RIVER DEADLOCK…The latest in a seemingly unending list of milestones for the burgeoning Mayfield development has been reached. The removal of a 60-metre culvert that had obscured the River Medlock for half a century has been removed and everyone is very excited. The river will meander through the much-vaunted 6.5-acre public park that forms part of the £1.4bn regeneration project being led by U+I. But while uncovering a beautiful water feature is great, the hunt for funding for the project is yet to bear fruit. U+I is still looking for lenders to fund the first phase of offices and a car park at the Manchester project. If a backer doesn’t step up soon, a de-culverted river within a Government-funded park might be all we’re getting.
LIGHTHAVEN…And while we’re on the topic of funding. Cash is being sought to relight a much-loved attraction in Whitehaven. The Wave, an undulating light sculpture at the town’s harbour, has not been switched on for a number of years but Whitehaven Harbour Commissioners is actively on the hunt for backing to re-illuminate the attraction.
MURKY DEPTHS...Scarborough Group’s 25-acre Middlewood Locks is an exciting development and boasts one of the deepest canal locks in the UK. The aptly named Middle Deep Lock, close to where the Manchester Bolton & Bury canal dips under East Ordsall Lane, has a depth of more than 16 feet, which is a nice little nugget of trivia for the residents at the £1bn Salford scheme and perhaps useful to know for safety reasons. The lock is located dangerously near to Seven Brothers Brewing, and one can’t help but worry that someone might one day suffer the ignominy of a 16ft drop after one too many pale ales.

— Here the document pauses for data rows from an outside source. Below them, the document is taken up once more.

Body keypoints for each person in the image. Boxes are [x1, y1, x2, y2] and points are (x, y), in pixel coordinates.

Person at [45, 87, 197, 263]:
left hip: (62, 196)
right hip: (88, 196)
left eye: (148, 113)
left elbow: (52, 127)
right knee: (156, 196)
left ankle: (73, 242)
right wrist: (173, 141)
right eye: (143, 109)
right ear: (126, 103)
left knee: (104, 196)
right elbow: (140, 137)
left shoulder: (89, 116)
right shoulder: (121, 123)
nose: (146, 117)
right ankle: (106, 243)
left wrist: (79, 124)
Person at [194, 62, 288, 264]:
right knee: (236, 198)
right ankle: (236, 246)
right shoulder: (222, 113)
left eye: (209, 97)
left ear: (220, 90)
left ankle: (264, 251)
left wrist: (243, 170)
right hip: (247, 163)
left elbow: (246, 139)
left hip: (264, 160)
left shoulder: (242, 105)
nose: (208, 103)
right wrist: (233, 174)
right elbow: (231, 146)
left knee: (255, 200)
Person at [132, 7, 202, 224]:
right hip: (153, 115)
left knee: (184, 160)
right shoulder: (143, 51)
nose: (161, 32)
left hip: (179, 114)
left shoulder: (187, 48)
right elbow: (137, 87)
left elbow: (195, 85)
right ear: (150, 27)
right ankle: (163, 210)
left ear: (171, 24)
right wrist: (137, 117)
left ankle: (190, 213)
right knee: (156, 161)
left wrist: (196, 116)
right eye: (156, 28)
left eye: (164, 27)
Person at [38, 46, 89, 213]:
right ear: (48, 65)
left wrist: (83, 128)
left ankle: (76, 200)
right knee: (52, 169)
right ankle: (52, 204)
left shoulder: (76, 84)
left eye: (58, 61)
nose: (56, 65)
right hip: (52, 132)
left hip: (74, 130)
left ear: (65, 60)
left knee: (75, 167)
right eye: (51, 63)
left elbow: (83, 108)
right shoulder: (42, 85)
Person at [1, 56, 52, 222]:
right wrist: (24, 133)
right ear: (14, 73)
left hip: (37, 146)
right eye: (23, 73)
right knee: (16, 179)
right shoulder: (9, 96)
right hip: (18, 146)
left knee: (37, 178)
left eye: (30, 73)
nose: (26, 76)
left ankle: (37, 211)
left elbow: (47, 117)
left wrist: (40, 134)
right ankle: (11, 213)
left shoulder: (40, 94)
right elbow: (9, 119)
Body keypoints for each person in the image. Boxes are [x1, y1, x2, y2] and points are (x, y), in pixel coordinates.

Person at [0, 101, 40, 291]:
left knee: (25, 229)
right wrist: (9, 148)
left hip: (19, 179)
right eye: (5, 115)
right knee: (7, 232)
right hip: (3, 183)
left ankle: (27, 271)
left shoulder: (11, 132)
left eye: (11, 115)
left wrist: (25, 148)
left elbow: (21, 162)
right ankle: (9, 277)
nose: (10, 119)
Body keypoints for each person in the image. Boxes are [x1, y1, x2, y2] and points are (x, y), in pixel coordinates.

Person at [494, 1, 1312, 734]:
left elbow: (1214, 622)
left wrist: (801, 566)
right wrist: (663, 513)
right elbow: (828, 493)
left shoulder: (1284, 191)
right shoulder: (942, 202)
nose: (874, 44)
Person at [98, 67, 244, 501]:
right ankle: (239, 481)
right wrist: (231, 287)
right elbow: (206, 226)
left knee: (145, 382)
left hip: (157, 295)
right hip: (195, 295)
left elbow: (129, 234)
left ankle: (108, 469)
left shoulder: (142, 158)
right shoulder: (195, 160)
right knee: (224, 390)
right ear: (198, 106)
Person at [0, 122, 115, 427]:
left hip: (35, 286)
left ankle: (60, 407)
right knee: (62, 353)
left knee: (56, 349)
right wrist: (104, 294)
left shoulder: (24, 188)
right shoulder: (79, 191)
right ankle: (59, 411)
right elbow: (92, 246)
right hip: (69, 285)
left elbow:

ACOUSTICS…The internationally acclaimed Manchester Camerata orchestra has a new home. The group will be relocating to Gorton Monastery as it adds to its programme of live performances with a new focus on community outreach. Manchester Camerata has chosen the grade two-listed monastery so that it can support the local community, which suffers from high levels of poverty and deprivation, by creating an innovation hub for music and health. “This move has been made with the aim and intention to make a positive long-term impact in the local community and those communities surrounding it,” Manchester Camerata said.
FEVER PITCH…After a famous FA Cup run that saw Tottenham Hotspur grace the hallowed turf of Rossett Park, Marine FC are planning to use some of the cash generated from their exploits to replace the pitch with an artificial alternative. Generally, the decision to rip up a perfectly good grass pitch in favour of a plastic one is driven by the need for smaller clubs to generate additional revenue. Clubs with 3G playing surfaces can invite the public to use their facilities without having to worry about the pitch being churned up by teams of rotund six-a-side players. You would hope that fans of Marine, who were unable to be there for the visit of Harry Kane and co because of Covid-19 restrictions, might be offered a slice of the old playing surface as a memento of one of the biggest games in the club’s history.